» **Exercises to complete**:
A) In the text on club membership, which page should be consulted when reviewing a club's web presence?
B) List every item of homework that the text on club membership recommends doing before discussing the membership.
C) Carry the text on club membership forward, beginning after its final sentence.
*** Study text ***
If a club cannot see itself making the membership target set by the Distinguished Club Program, need it worry about educational goals? Yes it should, and its part of your role to ensure it does. If members are not moving through the program, they are not learning and that just compounds the problem. However, the following conversation probably won’t work well, even though that’s what you want to say:
YOU: “Your club needs more members” PRESIDENT: “Yep – certainly does” YOU: Silence.
Instead of looking at current levels alone, it would be wise to do some homework:
- Review the membership levels over the past two or three years. How do they vary at renewal times? How many leave at that point?
- Review the level of officer training over the same period – and also which officers got trained and which did not
- If possible, have a look at the guest book and assess how many guests have been coming through the door (probably prior to March 2020)
- Have a look at the club’s web presence (refer to the District Officers’ Membership and PR page). Would you have found the club?
When discussing the membership:
- Is the new member issue not attracting guests, or not converting them into members?
- Do many new members leave within the first year?
- Do you know what each member wants to get out of Toastmasters?
- Do you know why members leave?
- What effect has the full Pathways roll-out had? Was there any resistance?
There are many ways to help a club – but first you have to understand the issues, and they are generally not just in the numbers.
*** End of Study text ***
*** Records ***
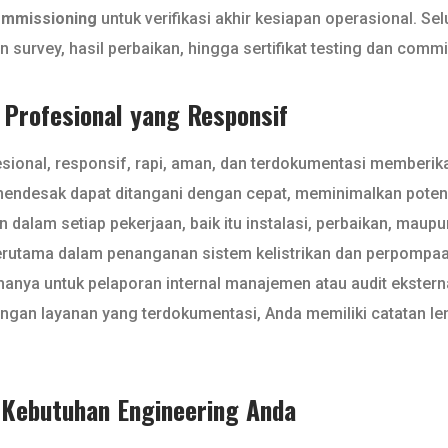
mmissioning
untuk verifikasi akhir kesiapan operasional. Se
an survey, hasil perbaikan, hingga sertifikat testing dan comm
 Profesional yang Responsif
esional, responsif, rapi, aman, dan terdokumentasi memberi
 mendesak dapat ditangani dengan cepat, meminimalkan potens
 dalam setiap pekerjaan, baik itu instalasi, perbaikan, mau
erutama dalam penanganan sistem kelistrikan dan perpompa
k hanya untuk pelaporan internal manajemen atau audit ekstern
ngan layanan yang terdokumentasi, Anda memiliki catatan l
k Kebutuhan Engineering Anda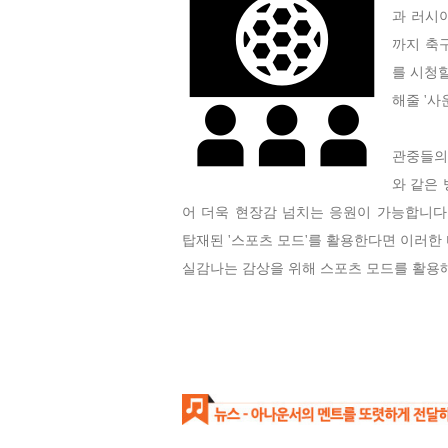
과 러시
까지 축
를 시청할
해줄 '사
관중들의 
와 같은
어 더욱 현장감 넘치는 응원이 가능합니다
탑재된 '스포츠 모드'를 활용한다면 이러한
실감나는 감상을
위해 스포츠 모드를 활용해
*** End of Records ***
» **Answers for the exercise**:
A) The District Officers' Membership and PR page.

B)
- Review the membership levels over the past two or three years.
- Review the level of officer training over the same period, including which officers were trained and which were not.
- If possible, look at the guest book and assess how many guests have been coming through the door.
- Look at the club's web presence.

C)
After the Visit: The Next Step
The Visit Guide suggests you contact the Club President within a few days, thanking them for the visit. This also gives them a little while for the discussion to sink in.
How you proceed will depend on what you found and how well the suggestions were adopted. If loss of experienced members was part of the issue, you may want to suggest appointing a coach if appropriate – or act as a “Friend of the Club” to supply or arrange expertise if you have the time to do so.
This is not a coaching role; it is probably unwise to mix coaching with an Area Directorship. However, there is no reason this could not be approached as one of several Level 4 and 5 Pathways projects. Helping a club recover is no mean feat – and will be an excellent prelude to taking a coaching role in the future.
Always remember – this is about “Service to the Member”. You are not there as a District Officer to tell clubs what to do. You are there as an experienced member to help them learn for themselves.